How can we ensure that the process for selecting the World Cup host country is improved in the long term?

This can only be achieved through pressure from the national associations, such as the DFB within FIFA. That is to say that the criteria for awarding tournaments must be changed, and the awarding process must be made transparent. External groups, NGOs, and international trade unions should oversee the process.

What do you tell people who argue that football is no place for politics?

The two things cannot be separated! Of course, every country that hosts the World Cup pursues a political agenda. Germany did that in 2006 and will do it again at the European Championship in 2024. If this agenda is compatible with the values of sport (fairness in a broad sense, which implies the validity of human rights), no one will raise any objections. If the host agenda violates these values and whitewashes abuses in the country, though, this must be criticized, by not doing so, we would be part of the charade.

Why do you think that this World Cup in Qatar must be boycotted?
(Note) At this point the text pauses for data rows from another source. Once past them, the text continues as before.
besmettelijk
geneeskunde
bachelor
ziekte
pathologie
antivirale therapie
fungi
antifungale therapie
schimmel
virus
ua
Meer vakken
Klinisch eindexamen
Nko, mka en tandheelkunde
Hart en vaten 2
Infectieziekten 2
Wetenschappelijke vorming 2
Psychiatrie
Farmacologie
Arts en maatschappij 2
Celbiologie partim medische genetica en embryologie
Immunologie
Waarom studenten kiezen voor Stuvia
Why not the last World Cup or the one before that?

Boycott is a very intense form of protest that should be sought only when, as with Qatar, many red lines have been crossed.

From today’s perspective, we believe that a boycott should have been considered for the World Cup in Russia as well. Whether this boycott would have resulted in a strong movement is another matter. During the World Cup season in South Africa (2010) and in Brazil (2014), there were social upheavals and protests, which were discussed and supported by German groups.
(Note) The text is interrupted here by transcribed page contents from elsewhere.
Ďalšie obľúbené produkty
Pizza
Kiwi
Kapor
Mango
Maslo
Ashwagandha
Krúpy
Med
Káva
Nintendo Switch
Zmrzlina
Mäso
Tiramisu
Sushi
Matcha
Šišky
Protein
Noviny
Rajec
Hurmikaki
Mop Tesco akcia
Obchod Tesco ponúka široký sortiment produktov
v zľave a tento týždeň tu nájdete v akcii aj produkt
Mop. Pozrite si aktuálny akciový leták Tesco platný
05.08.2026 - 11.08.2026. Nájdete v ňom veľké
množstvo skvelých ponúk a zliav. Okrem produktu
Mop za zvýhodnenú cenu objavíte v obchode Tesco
»It is essential for the fans to look at the situation in Qatar, to confront FIFA’s policies and say: “This kind of soccer is not our kind of soccer!«

Bernd Beyer, #BoycottQatar


Numerous organizations confirm that the major public debate on human rights in Qatar has resulted in improvements for migrant workers, for example. Do you agree with this assessment?

There have been some formal improvements in working conditions, and actual improvements for a small number of workers, but the majority of migrant workers are still exposed to unacceptable conditions. Protests against these conditions are suppressed by force. Migrant workers are not allowed to form trade unions. According to assessments by Amnesty International and Human Rights Watch, the situation has become much worse again, particularly in the last twelve months.


Are you hopeful that the potential improvements will be maintained in the long run, even after the World Cup when the public no longer looks to Qatar?

It is to be feared that some things will be taken back. On the other hand, Qatar continues to seek to host major sporting events such as the 2032 Olympics, knowing that this will bring the country back into the international spotlight. The World Cup is just one part of Qatar’s sports-washing strategy, which the country’s government is using to polish up its image. The intention is for big sporting events to divert public attention from the undemocratic regime, violations of human rights, and religious fundamentalism in the country.


Why is it important for soccer fans here in Germany to boycott the World Cup? What does this change?

It is essential for the fans to look at the situation in Qatar, confront FIFA’s policies and say: “We refuse to be part of a spectacle that is designed to whitewash Qatar and, above all, to make FIFA money.” This kind of soccer is not our kind of soccer!”

We can’t protest against all the developments that damage professional soccer, but we have to stand up now and then. Specifically, our rejection of this tournament is intended to make it clear to FIFA and its sponsors that it does not pay to award tournaments to countries like Qatar. For this to happen, not only will the viewer ratings have to go down, but also the revenues of the companies that sponsor this World Cup and sell products with the World Cup logo. When advertising partners realize that they cannot profit financially from the World Cup, they will put pressure on FIFA. People who voice criticism beforehand and then watch every game – possibly in a party mood at a public viewing – achieve nothing!